Flume Event: An event is a unit of data that is transmitted through Flume. The term “Event” refers to the Data Object’s generic representation in Flume. The event consists of a byte array payload with optional headers.
50. Discuss how distributed applications have an impact.
Heterogeneity: The design of applications should allow users to access services and run applications over a heterogeneous collection of computers and networks, taking into consideration Hardware devices, OS, networks, and Programming languages.

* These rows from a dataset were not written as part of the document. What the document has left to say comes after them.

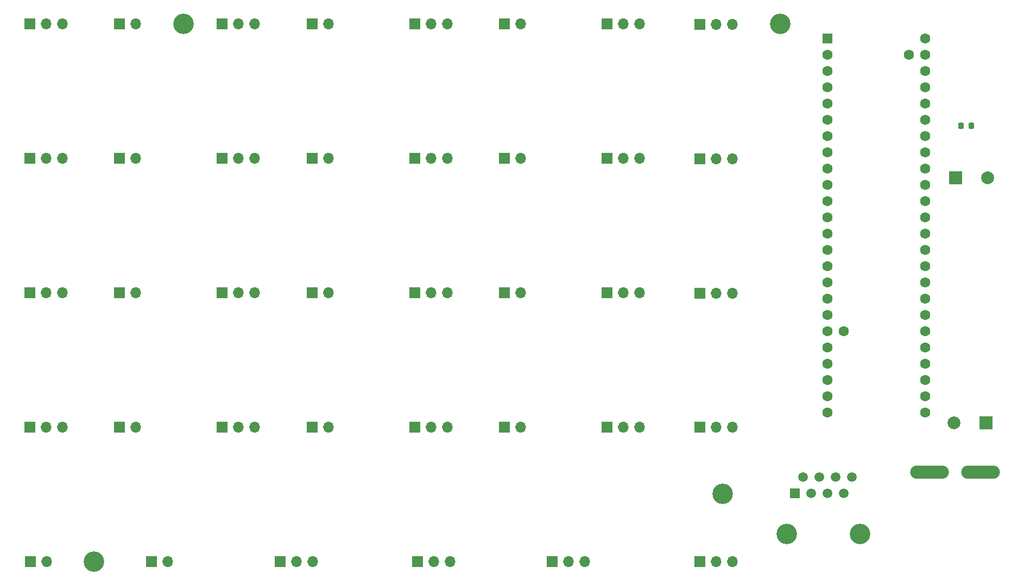
<source format=gts>
%TF.GenerationSoftware,KiCad,Pcbnew,6.0.5-a6ca702e91~116~ubuntu20.04.1*%
%TF.CreationDate,2022-06-23T19:27:38-06:00*%
%TF.ProjectId,interface-brain,696e7465-7266-4616-9365-2d627261696e,rev?*%
%TF.SameCoordinates,Original*%
%TF.FileFunction,Soldermask,Top*%
%TF.FilePolarity,Negative*%
%FSLAX46Y46*%
G04 Gerber Fmt 4.6, Leading zero omitted, Abs format (unit mm)*
G04 Created by KiCad (PCBNEW 6.0.5-a6ca702e91~116~ubuntu20.04.1) date 2022-06-23 19:27:38*
%MOMM*%
%LPD*%
G01*
G04 APERTURE LIST*
G04 Aperture macros list*
%AMRoundRect*
0 Rectangle with rounded corners*
0 $1 Rounding radius*
0 $2 $3 $4 $5 $6 $7 $8 $9 X,Y pos of 4 corners*
0 Add a 4 corners polygon primitive as box body*
4,1,4,$2,$3,$4,$5,$6,$7,$8,$9,$2,$3,0*
0 Add four circle primitives for the rounded corners*
1,1,$1+$1,$2,$3*
1,1,$1+$1,$4,$5*
1,1,$1+$1,$6,$7*
1,1,$1+$1,$8,$9*
0 Add four rect primitives between the rounded corners*
20,1,$1+$1,$2,$3,$4,$5,0*
20,1,$1+$1,$4,$5,$6,$7,0*
20,1,$1+$1,$6,$7,$8,$9,0*
20,1,$1+$1,$8,$9,$2,$3,0*%
G04 Aperture macros list end*
%ADD10R,2.000000X2.000000*%
%ADD11C,2.000000*%
%ADD12R,1.700000X1.700000*%
%ADD13O,1.700000X1.700000*%
%ADD14C,3.200000*%
%ADD15R,1.600000X1.600000*%
%ADD16C,1.600000*%
%ADD17R,1.500000X1.500000*%
%ADD18C,1.500000*%
%ADD19O,6.030000X2.070000*%
%ADD20RoundRect,0.218750X0.218750X0.256250X-0.218750X0.256250X-0.218750X-0.256250X0.218750X-0.256250X0*%
G04 APERTURE END LIST*
D10*
%TO.C,C56*%
X169332323Y-59000000D03*
D11*
X174332323Y-59000000D03*
%TD*%
D12*
%TO.C,J8*%
X55000000Y-77000000D03*
D13*
X57540000Y-77000000D03*
X60080000Y-77000000D03*
%TD*%
D12*
%TO.C,J25*%
X129475000Y-98000000D03*
D13*
X132015000Y-98000000D03*
X134555000Y-98000000D03*
%TD*%
D12*
%TO.C,J29*%
X69000000Y-98000000D03*
D13*
X71540000Y-98000000D03*
%TD*%
D12*
%TO.C,J19*%
X39000000Y-56000000D03*
D13*
X41540000Y-56000000D03*
%TD*%
D12*
%TO.C,J13*%
X85000000Y-98000000D03*
D13*
X87540000Y-98000000D03*
X90080000Y-98000000D03*
%TD*%
D12*
%TO.C,J31*%
X85475000Y-119000000D03*
D13*
X88015000Y-119000000D03*
X90555000Y-119000000D03*
%TD*%
D14*
%TO.C,H4*%
X49000000Y-35000000D03*
%TD*%
D12*
%TO.C,J11*%
X85000000Y-56000000D03*
D13*
X87540000Y-56000000D03*
X90080000Y-56000000D03*
%TD*%
D12*
%TO.C,J35*%
X99000000Y-56000000D03*
D13*
X101540000Y-56000000D03*
%TD*%
D12*
%TO.C,J10*%
X85000000Y-35000000D03*
D13*
X87540000Y-35000000D03*
X90080000Y-35000000D03*
%TD*%
D12*
%TO.C,J6*%
X55000000Y-35000000D03*
D13*
X57540000Y-35000000D03*
X60080000Y-35000000D03*
%TD*%
D12*
%TO.C,J16*%
X115000000Y-77000000D03*
D13*
X117540000Y-77000000D03*
X120080000Y-77000000D03*
%TD*%
D12*
%TO.C,J26*%
X69000000Y-35000000D03*
D13*
X71540000Y-35000000D03*
%TD*%
D12*
%TO.C,J20*%
X39000000Y-77000000D03*
D13*
X41540000Y-77000000D03*
%TD*%
D12*
%TO.C,J30*%
X64000000Y-119000000D03*
D13*
X66540000Y-119000000D03*
X69080000Y-119000000D03*
%TD*%
D12*
%TO.C,J4*%
X25000000Y-77000000D03*
D13*
X27540000Y-77000000D03*
X30080000Y-77000000D03*
%TD*%
D12*
%TO.C,J17*%
X115000000Y-98000000D03*
D13*
X117540000Y-98000000D03*
X120080000Y-98000000D03*
%TD*%
D12*
%TO.C,J7*%
X55000000Y-56000000D03*
D13*
X57540000Y-56000000D03*
X60080000Y-56000000D03*
%TD*%
D15*
%TO.C,U3*%
X149380000Y-37287969D03*
D16*
X149380000Y-39827969D03*
X149380000Y-42367969D03*
X149380000Y-44907969D03*
X149380000Y-47447969D03*
X149380000Y-49987969D03*
X149380000Y-52527969D03*
X149380000Y-55067969D03*
X149380000Y-57607969D03*
X149380000Y-60147969D03*
X149380000Y-62687969D03*
X149380000Y-65227969D03*
X149380000Y-67767969D03*
X149380000Y-70307969D03*
X149380000Y-72847969D03*
X149380000Y-75387969D03*
X149380000Y-77927969D03*
X149380000Y-80467969D03*
X149380000Y-83007969D03*
X149380000Y-85547969D03*
X149380000Y-88087969D03*
X149380000Y-90627969D03*
X149380000Y-93167969D03*
X149380000Y-95707969D03*
X164620000Y-95707969D03*
X164620000Y-93167969D03*
X164620000Y-90627969D03*
X164620000Y-88087969D03*
X164620000Y-85547969D03*
X164620000Y-83007969D03*
X164620000Y-80467969D03*
X164620000Y-77927969D03*
X164620000Y-75387969D03*
X164620000Y-72847969D03*
X164620000Y-70307969D03*
X164620000Y-67767969D03*
X164620000Y-65227969D03*
X164620000Y-62687969D03*
X164620000Y-60147969D03*
X164620000Y-57607969D03*
X164620000Y-55067969D03*
X164620000Y-52527969D03*
X164620000Y-49987969D03*
X164620000Y-47447969D03*
X164620000Y-44907969D03*
X164620000Y-42367969D03*
X164620000Y-39827969D03*
X164620000Y-37287969D03*
X162080000Y-39827969D03*
X151920000Y-83007969D03*
%TD*%
D12*
%TO.C,J27*%
X69000000Y-56000000D03*
D13*
X71540000Y-56000000D03*
%TD*%
D14*
%TO.C,H2*%
X35000000Y-119000000D03*
%TD*%
D12*
%TO.C,J24*%
X129475000Y-77100000D03*
D13*
X132015000Y-77100000D03*
X134555000Y-77100000D03*
%TD*%
D12*
%TO.C,J37*%
X99000000Y-98000000D03*
D13*
X101540000Y-98000000D03*
%TD*%
D14*
%TO.C,H1*%
X142000000Y-35000000D03*
%TD*%
D12*
%TO.C,J39*%
X43998849Y-119000000D03*
D13*
X46538849Y-119000000D03*
%TD*%
D12*
%TO.C,J2*%
X25000000Y-35000000D03*
D13*
X27540000Y-35000000D03*
X30080000Y-35000000D03*
%TD*%
D14*
%TO.C,J40*%
X143047500Y-114650000D03*
X154477500Y-114650000D03*
D17*
X144317500Y-108300000D03*
D18*
X145587500Y-105760000D03*
X146857500Y-108300000D03*
X148127500Y-105760000D03*
X149397500Y-108300000D03*
X150667500Y-105760000D03*
X151937500Y-108300000D03*
X153207500Y-105760000D03*
%TD*%
D12*
%TO.C,J38*%
X25130000Y-119000000D03*
D13*
X27670000Y-119000000D03*
%TD*%
D12*
%TO.C,J22*%
X129475000Y-35100000D03*
D13*
X132015000Y-35100000D03*
X134555000Y-35100000D03*
%TD*%
D12*
%TO.C,J5*%
X25000000Y-98000000D03*
D13*
X27540000Y-98000000D03*
X30080000Y-98000000D03*
%TD*%
D12*
%TO.C,J23*%
X129475000Y-56100000D03*
D13*
X132015000Y-56100000D03*
X134555000Y-56100000D03*
%TD*%
D12*
%TO.C,J15*%
X115000000Y-56000000D03*
D13*
X117540000Y-56000000D03*
X120080000Y-56000000D03*
%TD*%
D12*
%TO.C,J28*%
X69000000Y-77000000D03*
D13*
X71540000Y-77000000D03*
%TD*%
D19*
%TO.C,J1*%
X173226930Y-105025000D03*
X165326930Y-105025000D03*
%TD*%
D12*
%TO.C,J14*%
X115000000Y-35000000D03*
D13*
X117540000Y-35000000D03*
X120080000Y-35000000D03*
%TD*%
D12*
%TO.C,J21*%
X39000000Y-98000000D03*
D13*
X41540000Y-98000000D03*
%TD*%
D12*
%TO.C,J32*%
X106475000Y-119000000D03*
D13*
X109015000Y-119000000D03*
X111555000Y-119000000D03*
%TD*%
D12*
%TO.C,J9*%
X55000000Y-98000000D03*
D13*
X57540000Y-98000000D03*
X60080000Y-98000000D03*
%TD*%
D12*
%TO.C,J33*%
X129475000Y-119000000D03*
D13*
X132015000Y-119000000D03*
X134555000Y-119000000D03*
%TD*%
D12*
%TO.C,J36*%
X99000000Y-77000000D03*
D13*
X101540000Y-77000000D03*
%TD*%
D12*
%TO.C,J3*%
X25000000Y-56000000D03*
D13*
X27540000Y-56000000D03*
X30080000Y-56000000D03*
%TD*%
D12*
%TO.C,J18*%
X39000000Y-35000000D03*
D13*
X41540000Y-35000000D03*
%TD*%
D20*
%TO.C,D6*%
X171787500Y-50900000D03*
X170212500Y-50900000D03*
%TD*%
D10*
%TO.C,C5*%
X174100000Y-97300000D03*
D11*
X169100000Y-97300000D03*
%TD*%
D14*
%TO.C,H3*%
X133000000Y-108400000D03*
%TD*%
D12*
%TO.C,J34*%
X99000000Y-35000000D03*
D13*
X101540000Y-35000000D03*
%TD*%
D12*
%TO.C,J12*%
X85000000Y-77000000D03*
D13*
X87540000Y-77000000D03*
X90080000Y-77000000D03*
%TD*%
M02*

</source>
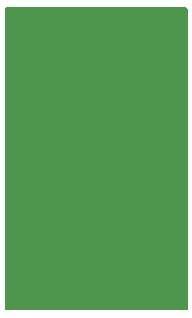
<source format=gbr>
%TF.GenerationSoftware,KiCad,Pcbnew,(7.0.0)*%
%TF.CreationDate,2023-05-24T22:36:58+02:00*%
%TF.ProjectId,WSON to SOIC,57534f4e-2074-46f2-9053-4f49432e6b69,rev?*%
%TF.SameCoordinates,Original*%
%TF.FileFunction,Soldermask,Bot*%
%TF.FilePolarity,Negative*%
%FSLAX46Y46*%
G04 Gerber Fmt 4.6, Leading zero omitted, Abs format (unit mm)*
G04 Created by KiCad (PCBNEW (7.0.0)) date 2023-05-24 22:36:58*
%MOMM*%
%LPD*%
G01*
G04 APERTURE LIST*
G04 APERTURE END LIST*
G36*
X134684000Y-74819881D02*
G01*
X134730119Y-74866000D01*
X134747000Y-74929000D01*
X134747000Y-100331000D01*
X134730119Y-100394000D01*
X134684000Y-100440119D01*
X134621000Y-100457000D01*
X119379000Y-100457000D01*
X119316000Y-100440119D01*
X119269881Y-100394000D01*
X119253000Y-100331000D01*
X119253000Y-74929000D01*
X119269881Y-74866000D01*
X119316000Y-74819881D01*
X119379000Y-74803000D01*
X134621000Y-74803000D01*
X134684000Y-74819881D01*
G37*
M02*

</source>
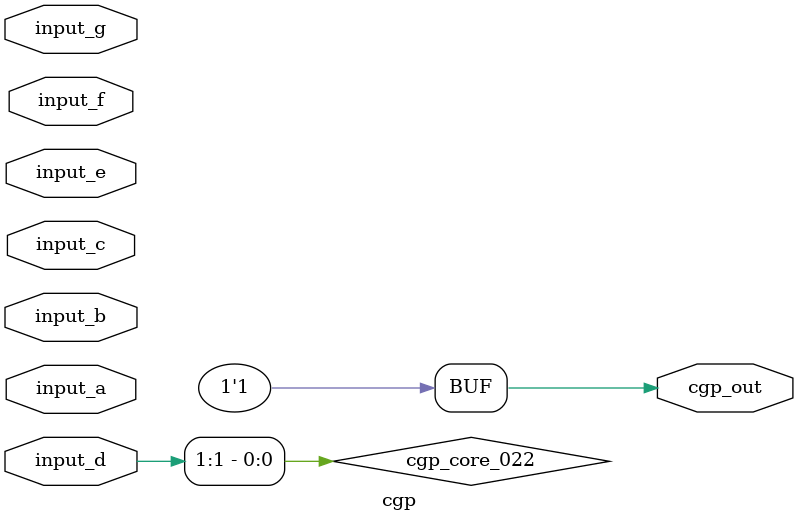
<source format=v>
module cgp(input [1:0] input_a, input [1:0] input_b, input [1:0] input_c, input [1:0] input_d, input [1:0] input_e, input [1:0] input_f, input [1:0] input_g, output [0:0] cgp_out);
  wire cgp_core_016;
  wire cgp_core_017;
  wire cgp_core_019;
  wire cgp_core_020;
  wire cgp_core_021;
  wire cgp_core_022;
  wire cgp_core_023;
  wire cgp_core_024;
  wire cgp_core_025;
  wire cgp_core_028;
  wire cgp_core_029;
  wire cgp_core_030;
  wire cgp_core_032;
  wire cgp_core_033;
  wire cgp_core_034;
  wire cgp_core_035_not;
  wire cgp_core_037;
  wire cgp_core_038;
  wire cgp_core_042;
  wire cgp_core_043_not;
  wire cgp_core_044;
  wire cgp_core_046;
  wire cgp_core_047;
  wire cgp_core_051;
  wire cgp_core_052;
  wire cgp_core_054;
  wire cgp_core_057_not;
  wire cgp_core_058;
  wire cgp_core_060;
  wire cgp_core_061;
  wire cgp_core_062;
  wire cgp_core_063;
  wire cgp_core_064;
  wire cgp_core_065;
  wire cgp_core_066;
  wire cgp_core_068;
  wire cgp_core_069;
  wire cgp_core_070;
  wire cgp_core_071;
  wire cgp_core_072;
  wire cgp_core_074;
  wire cgp_core_075;
  wire cgp_core_076;
  wire cgp_core_078;
  wire cgp_core_079;
  wire cgp_core_081;
  wire cgp_core_082;

  assign cgp_core_016 = input_f[1] ^ input_g[0];
  assign cgp_core_017 = input_d[1] & input_f[0];
  assign cgp_core_019 = input_a[0] | input_e[1];
  assign cgp_core_020 = input_c[0] & input_b[1];
  assign cgp_core_021 = ~(input_g[1] & input_b[0]);
  assign cgp_core_022 = input_d[1] & input_d[1];
  assign cgp_core_023 = input_e[1] ^ input_c[1];
  assign cgp_core_024 = input_g[0] | input_e[1];
  assign cgp_core_025 = input_d[1] ^ input_g[1];
  assign cgp_core_028 = ~(input_c[1] ^ input_d[1]);
  assign cgp_core_029 = input_b[0] ^ input_e[0];
  assign cgp_core_030 = ~(input_f[0] & cgp_core_023);
  assign cgp_core_032 = ~(input_d[1] & input_f[1]);
  assign cgp_core_033 = ~input_c[0];
  assign cgp_core_034 = ~(input_f[1] & input_d[0]);
  assign cgp_core_035_not = ~input_f[1];
  assign cgp_core_037 = ~(cgp_core_029 | input_c[1]);
  assign cgp_core_038 = ~input_b[1];
  assign cgp_core_042 = input_c[0] ^ input_d[0];
  assign cgp_core_043_not = ~input_a[0];
  assign cgp_core_044 = input_a[0] & input_f[0];
  assign cgp_core_046 = ~(input_c[1] & input_g[1]);
  assign cgp_core_047 = input_f[1] & input_d[1];
  assign cgp_core_051 = cgp_core_038 ^ input_g[0];
  assign cgp_core_052 = cgp_core_038 | input_g[1];
  assign cgp_core_054 = input_b[0] & input_a[0];
  assign cgp_core_057_not = ~input_f[1];
  assign cgp_core_058 = input_f[0] & input_c[1];
  assign cgp_core_060 = ~cgp_core_052;
  assign cgp_core_061 = input_a[0] & input_d[1];
  assign cgp_core_062 = cgp_core_051 ^ input_c[1];
  assign cgp_core_063 = ~(input_b[1] & input_f[1]);
  assign cgp_core_064 = ~(input_c[0] | input_a[0]);
  assign cgp_core_065 = ~(input_a[1] | input_g[1]);
  assign cgp_core_066 = ~(input_g[1] | cgp_core_063);
  assign cgp_core_068 = input_b[1] ^ cgp_core_063;
  assign cgp_core_069 = input_b[0] ^ input_f[1];
  assign cgp_core_070 = input_e[0] & input_b[0];
  assign cgp_core_071 = cgp_core_070 & input_d[1];
  assign cgp_core_072 = ~(input_f[0] & cgp_core_057_not);
  assign cgp_core_074 = input_d[1] | input_c[0];
  assign cgp_core_075 = input_d[1] & input_e[0];
  assign cgp_core_076 = input_e[0] & input_g[0];
  assign cgp_core_078 = input_e[0] & input_b[1];
  assign cgp_core_079 = input_f[0] | cgp_core_066;
  assign cgp_core_081 = input_b[1] | input_g[1];
  assign cgp_core_082 = input_e[1] | input_c[1];

  assign cgp_out[0] = 1'b1;
endmodule
</source>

Transparency: Designers of distributed systems must use every trick in the book to hide the system’s complexity. Location, accessibility, movement, relocation, and other transparency-related concepts are only a few.
Openness: This quality evaluates whether a system can be altered and reimplemented differently.
Security: The secrecy, integrity, and availability of designs must be considered.
Scalability: A system is deemed scalable if it can accommodate the addition of users and resources without experiencing a significant degradation in performance.